Lorsque des joueurs jouent à répétition au même jeu ou à des jeux semblables (jeux de coordination, jeux d’adoption de nouvelles technologies, jeux de choix de produits), ils peuvent apprendre de leurs expériences et améliorer leur stratégie dans l’avenir. Ce comportement d’apprentissage a d’importantes conséquences économiques. Il détermine l’issue du jeu et la rapidité avec laquelle elle est atteinte.

Étant donné l’importance des comportements d’apprentissage des joueurs, les économistes ont proposé divers modèles adaptatifs pour les analyser. Ces modèles sont habituellement estimés et testés à l’aide de données expérimentales. Les économistes font généralement l’hypothèse que la préférence des individus – ou leur utilité – est égale à la récompense pécuniaire qu’ils obtiennent. Or, il est possible que cette hypothèse soit erronée, puisque les joueurs ne sont pas nécessairement indifférents à l’égard du risque, le spectre des préférences en la matière allant de l’aversion à l’inclination.

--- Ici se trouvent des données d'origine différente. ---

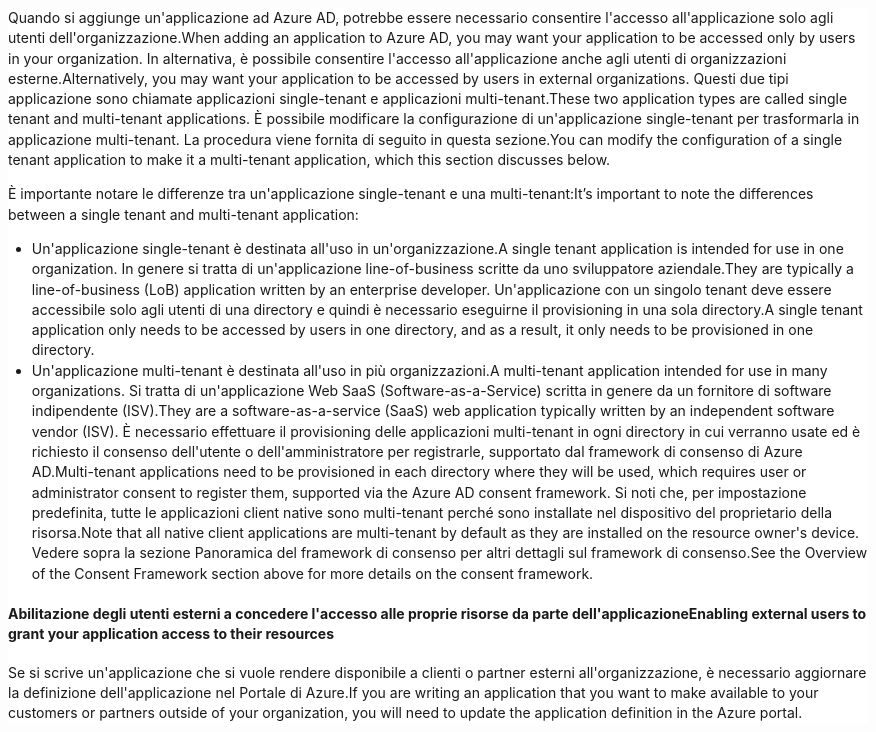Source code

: <span data-ttu-id="172a0-238">Quando si aggiunge un'applicazione ad Azure AD, potrebbe essere necessario consentire l'accesso all'applicazione solo agli utenti dell'organizzazione.</span><span class="sxs-lookup"><span data-stu-id="172a0-238">When adding an application to Azure AD, you may want your application to be accessed only by users in your organization.</span></span> <span data-ttu-id="172a0-239">In alternativa, è possibile consentire l'accesso all'applicazione anche agli utenti di organizzazioni esterne.</span><span class="sxs-lookup"><span data-stu-id="172a0-239">Alternatively, you may want your application to be accessed by users in external organizations.</span></span> <span data-ttu-id="172a0-240">Questi due tipi applicazione sono chiamate applicazioni single-tenant e applicazioni multi-tenant.</span><span class="sxs-lookup"><span data-stu-id="172a0-240">These two application types are called single tenant and multi-tenant applications.</span></span> <span data-ttu-id="172a0-241">È possibile modificare la configurazione di un'applicazione single-tenant per trasformarla in applicazione multi-tenant. La procedura viene fornita di seguito in questa sezione.</span><span class="sxs-lookup"><span data-stu-id="172a0-241">You can modify the configuration of a single tenant application to make it a multi-tenant application, which this section discusses below.</span></span>

<span data-ttu-id="172a0-242">È importante notare le differenze tra un'applicazione single-tenant e una multi-tenant:</span><span class="sxs-lookup"><span data-stu-id="172a0-242">It’s important to note the differences between a single tenant and multi-tenant application:</span></span>  

* <span data-ttu-id="172a0-243">Un'applicazione single-tenant è destinata all'uso in un'organizzazione.</span><span class="sxs-lookup"><span data-stu-id="172a0-243">A single tenant application is intended for use in one organization.</span></span> <span data-ttu-id="172a0-244">In genere si tratta di un'applicazione line-of-business scritte da uno sviluppatore aziendale.</span><span class="sxs-lookup"><span data-stu-id="172a0-244">They are typically a line-of-business (LoB) application written by an enterprise developer.</span></span> <span data-ttu-id="172a0-245">Un'applicazione con un singolo tenant deve essere accessibile solo agli utenti di una directory e quindi è necessario eseguirne il provisioning in una sola directory.</span><span class="sxs-lookup"><span data-stu-id="172a0-245">A single tenant application only needs to be accessed by users in one directory, and as a result, it only needs to be provisioned in one directory.</span></span>
* <span data-ttu-id="172a0-246">Un'applicazione multi-tenant è destinata all'uso in più organizzazioni.</span><span class="sxs-lookup"><span data-stu-id="172a0-246">A multi-tenant application intended for use in many organizations.</span></span> <span data-ttu-id="172a0-247">Si tratta di un'applicazione Web SaaS (Software-as-a-Service) scritta in genere da un fornitore di software indipendente (ISV).</span><span class="sxs-lookup"><span data-stu-id="172a0-247">They are a software-as-a-service (SaaS) web application typically written by an independent software vendor (ISV).</span></span> <span data-ttu-id="172a0-248">È necessario effettuare il provisioning delle applicazioni multi-tenant in ogni directory in cui verranno usate ed è richiesto il consenso dell'utente o dell'amministratore per registrarle, supportato dal framework di consenso di Azure AD.</span><span class="sxs-lookup"><span data-stu-id="172a0-248">Multi-tenant applications need to be provisioned in each directory where they will be used, which requires user or administrator consent to register them, supported via the Azure AD consent framework.</span></span> <span data-ttu-id="172a0-249">Si noti che, per impostazione predefinita, tutte le applicazioni client native sono multi-tenant perché sono installate nel dispositivo del proprietario della risorsa.</span><span class="sxs-lookup"><span data-stu-id="172a0-249">Note that all native client applications are multi-tenant by default as they are installed on the resource owner's device.</span></span> <span data-ttu-id="172a0-250">Vedere sopra la sezione Panoramica del framework di consenso per altri dettagli sul framework di consenso.</span><span class="sxs-lookup"><span data-stu-id="172a0-250">See the Overview of the Consent Framework section above for more details on the consent framework.</span></span>

#### <a name="enabling-external-users-to-grant-your-application-access-to-their-resources"></a><span data-ttu-id="172a0-251">Abilitazione degli utenti esterni a concedere l'accesso alle proprie risorse da parte dell'applicazione</span><span class="sxs-lookup"><span data-stu-id="172a0-251">Enabling external users to grant your application access to their resources</span></span>
<span data-ttu-id="172a0-252">Se si scrive un'applicazione che si vuole rendere disponibile a clienti o partner esterni all'organizzazione, è necessario aggiornare la definizione dell'applicazione nel Portale di Azure.</span><span class="sxs-lookup"><span data-stu-id="172a0-252">If you are writing an application that you want to make available to your customers or partners outside of your organization, you will need to update the application definition in the Azure portal.</span></span>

J’analyse les conséquences du caractère artificiel de cette hypothèse et propose une méthode pour s’en affranchir. J’applique ensuite la méthode à un ensemble existant de données expérimentales. Il ressort des résultats de l’estimation que l’utilité n’est pas forcément égale à la récompense pécuniaire. L’acceptation de cette hypothèse par les chercheurs les conduit à tirer des conclusions inexactes quant aux comportements d’apprentissage des joueurs, à savoir qu’ils peuvent se tromper dans leur estimation de la vitesse d’apprentissage et leurs prévisions de l’issue ultime du jeu. La méthode que je propose dans cette étude permet aux chercheurs d’obtenir des estimations plus justes.